**ASSIGNED TASK:**
Put every line of text from the entries below into a Markdown table with the columns "Row" and "Line", numbering each line and skipping blank ones. Leave the pictures out of the answer.

**DATA SUPPLIED:**
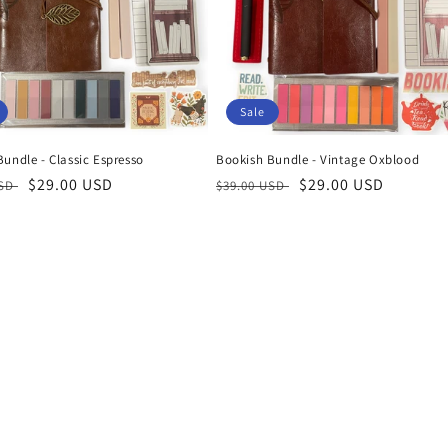
Sale
undle - Classic Espresso
Bookish Bundle - Vintage Oxblood
r
Sale
$29.00 USD
Regular
Sale
$29.00 USD
USD
$39.00 USD
price
price
price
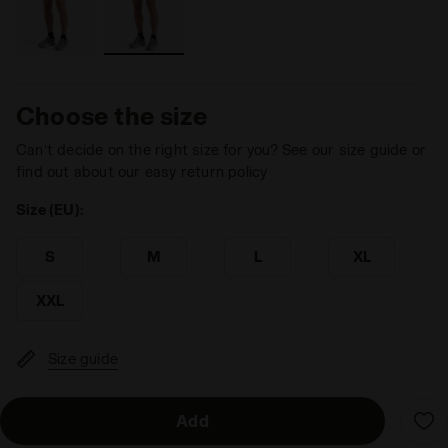
Choose the size
Can’t decide on the right size for you? See our size guide or
find out about our easy return policy
Size (EU):
S
M
L
XL
XXL
Size guide
Add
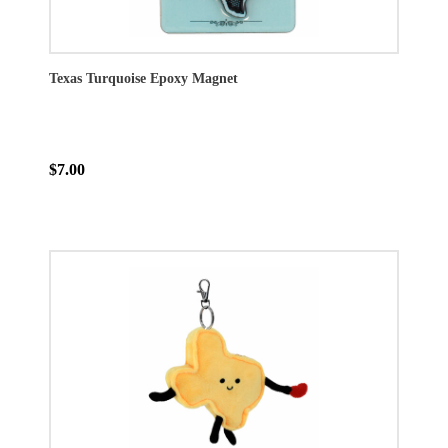
Texas Turquoise Epoxy Magnet
$7.00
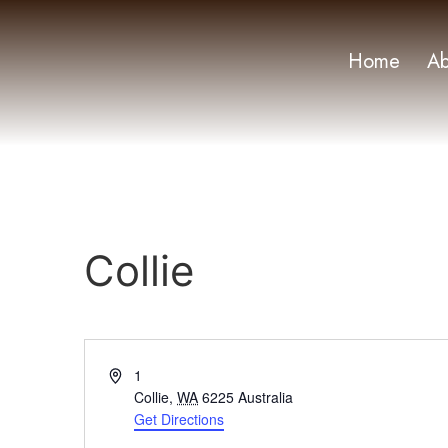
Home
Ab
Collie
Address
1
Collie
,
WA
6225
Australia
Get Directions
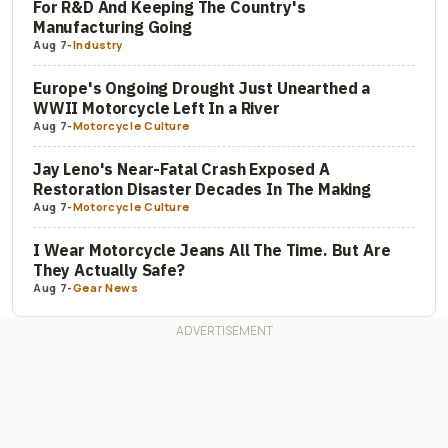
For R&D And Keeping The Country's
Manufacturing Going
Aug 7
-
Industry
Europe's Ongoing Drought Just Unearthed a
WWII Motorcycle Left In a River
Aug 7
-
Motorcycle Culture
Jay Leno's Near-Fatal Crash Exposed A
Restoration Disaster Decades In The Making
Aug 7
-
Motorcycle Culture
I Wear Motorcycle Jeans All The Time. But Are
They Actually Safe?
Aug 7
-
Gear News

**OUTPUT OF THE TASK:**
| Row | Line |
|---|---|
| 1 | Sale |
| 2 | undle - Classic Espresso |
| 3 | Bookish Bundle - Vintage Oxblood |
| 4 | r |
| 5 | Sale |
| 6 | $29.00 USD |
| 7 | Regular |
| 8 | Sale |
| 9 | $29.00 USD |
| 10 | USD |
| 11 | $39.00 USD |
| 12 | price |
| 13 | price |
| 14 | price |
| 15 | Choose the size |
| 16 | Can’t decide on the right size for you? See our size guide or |
| 17 | find out about our easy return policy |
| 18 | Size (EU): |
| 19 | S |
| 20 | M |
| 21 | L |
| 22 | XL |
| 23 | XXL |
| 24 | Size guide |
| 25 | Add |
| 26 | Texas Turquoise Epoxy Magnet |
| 27 | $7.00 |
| 28 | Home |
| 29 | Ab |
| 30 | Collie |
| 31 | Address |
| 32 | 1 |
| 33 | Collie |
| 34 | , |
| 35 | WA |
| 36 | 6225 |
| 37 | Australia |
| 38 | Get Directions |
| 39 | For R&D And Keeping The Country's |
| 40 | Manufacturing Going |
| 41 | Aug 7 |
| 42 | - |
| 43 | Industry |
| 44 | Europe's Ongoing Drought Just Unearthed a |
| 45 | WWII Motorcycle Left In a River |
| 46 | Aug 7 |
| 47 | - |
| 48 | Motorcycle Culture |
| 49 | Jay Leno's Near-Fatal Crash Exposed A |
| 50 | Restoration Disaster Decades In The Making |
| 51 | Aug 7 |
| 52 | - |
| 53 | Motorcycle Culture |
| 54 | I Wear Motorcycle Jeans All The Time. But Are |
| 55 | They Actually Safe? |
| 56 | Aug 7 |
| 57 | - |
| 58 | Gear News |